* [What is asked]:
1. In the post about the osdl-dbt3 run results, which index does the scan on partsupp use?
2. Please list every email address that appears in the From, To and Cc header fields of the post about the osdl-dbt3 run results.
3. Resume the osdl-dbt3 run results post, starting after its final line.

Re: osdl-dbt3 run results - puzzled by the execution

From: Jenny Zhang <jenny(at)osdl(dot)org>
To: Manfred Koizar <mkoi-pg(at)aon(dot)at>
Cc: perf-pgsql <pgsql-performance(at)postgresql(dot)org>, Matt Clark <matt(at)ymogen(dot)net>
Subject: Re: osdl-dbt3 run results - puzzled by the execution
Date: 2003-09-19 18:35:35
Message-ID: 1063996535.32392.9.camel@ibm-a.pdx.osdl.net
Views: Raw Message | Whole Thread | Download mbox | Resend email
Thread:
Lists: pgsql-hackers pgsql-performance

I posted more results as you requested:

On Fri, 2003-09-19 at 08:08, Manfred Koizar wrote:
> On Thu, 18 Sep 2003 15:36:50 -0700, Jenny Zhang <jenny(at)osdl(dot)org>
> wrote:
> >We thought the large effective_cache_size should lead us to better
> >plans. But we found the opposite.
>
> The common structure of your query plans is:
>
> Sort
> Sort Key: sum((partsupp.ps_supplycost * partsupp.ps_availqty))
> InitPlan
> -> Aggregate
> -> SubPlan
> -> Aggregate
> Filter: (sum((ps_supplycost * ps_availqty)) > $0)
> -> Group
> -> Sort
> Sort Key: partsupp.ps_partkey
> -> SubPlan (same as above)
>
> where the SubPlan is
>
> -> Merge Join (cost=519.60..99880.05 rows=32068 width=65)
> (actual time=114.78..17435.28 rows=30400 loops=1)
> ctr=5.73
> Merge Cond: ("outer".ps_suppkey = "inner".s_suppkey)
> -> Index Scan using i_ps_suppkey on partsupp
> (cost=0.00..96953.31 rows=801712 width=34)
> (actual time=0.42..14008.92 rows=799361 loops=1)
> ctr=6.92
> -> Sort (cost=519.60..520.60 rows=400 width=31)
> (actual time=106.88..143.49 rows=30321 loops=1)

* [Source material]:
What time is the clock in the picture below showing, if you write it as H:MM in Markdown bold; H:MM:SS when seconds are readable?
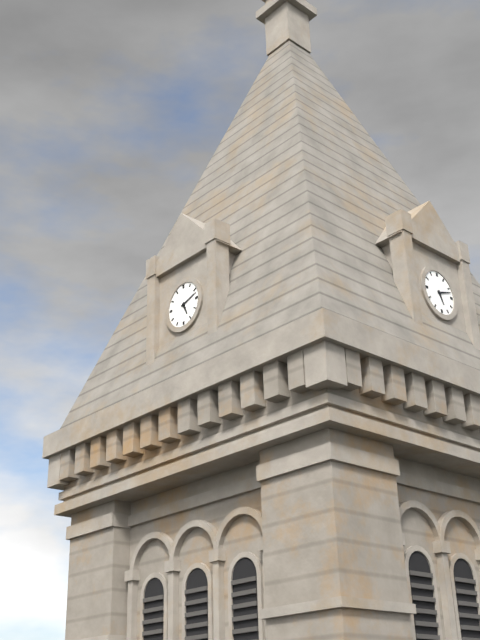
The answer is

* [Outputs in order]:
1. i_ps_suppkey

2.
jenny(at)osdl(dot)org
mkoi-pg(at)aon(dot)at
pgsql-performance(at)postgresql(dot)org
matt(at)ymogen(dot)net

3.
> ctr=3.63
> Sort Key: supplier.s_suppkey
> -> SubSubPlan
>
> for large effective_cache_size and
>
> -> Nested Loop (cost=0.00..130168.30 rows=32068 width=65)
> (actual time=0.56..1374.41 rows=30400 loops=1)
> ctr=94.71
> -> SubSubPlan
> -> Index Scan using i_ps_suppkey on partsupp
> (cost=0.00..323.16 rows=80 width=34)
> (actual time=0.16..2.98 rows=80 loops=380)
> ctr=108.44
> Index Cond: (partsupp.ps_suppkey = "outer".s_suppkey)
>
> for small effective_cache_size. Both subplans have an almost
> identical subsubplan:
>
> -> Nested Loop (cost=0.00..502.31 rows=400 width=31)
> (actual time=0.23..110.51 rows=380 loops=1)
> ctr=4.55
> Join Filter: ("inner".s_nationkey = "outer".n_nationkey)
> -> Seq Scan on nation (cost=0.00..1.31 rows=1 width=10)
> (actual time=0.08..0.14 rows=1 loops=1)
> ctr=9.36
> Filter: (n_name = 'ETHIOPIA'::bpchar)
> -> Seq Scan on supplier (cost=0.00..376.00 rows=10000 width=21)
> (actual time=0.10..70.72 rows=10000 loops=1)
> ctr=5.32
>
> I have added the ctr (cost:time ratio) for each plan node. These
> values are mostly between 5 and 10 with two notable exceptions:
>
> 1) -> Sort (cost=519.60..520.60 rows=400 width=31)
> (actual time=106.88..143.49 rows=30321 loops=1)
> ctr=3.63
>
> It has already been noticed by Matt Clark that this is the only plan
> node where the row count estimation looks wrong. However, I don't
> believe that this has great influence on the total cost of the plan,
> because the ctr is not far from the usual range and if it were a bit
> higher, it would only add a few hundred cost units to a branch costing
> almost 100000 units. BTW I vaguely remember that there is something
> strange with the way actual rows are counted inside a merge join.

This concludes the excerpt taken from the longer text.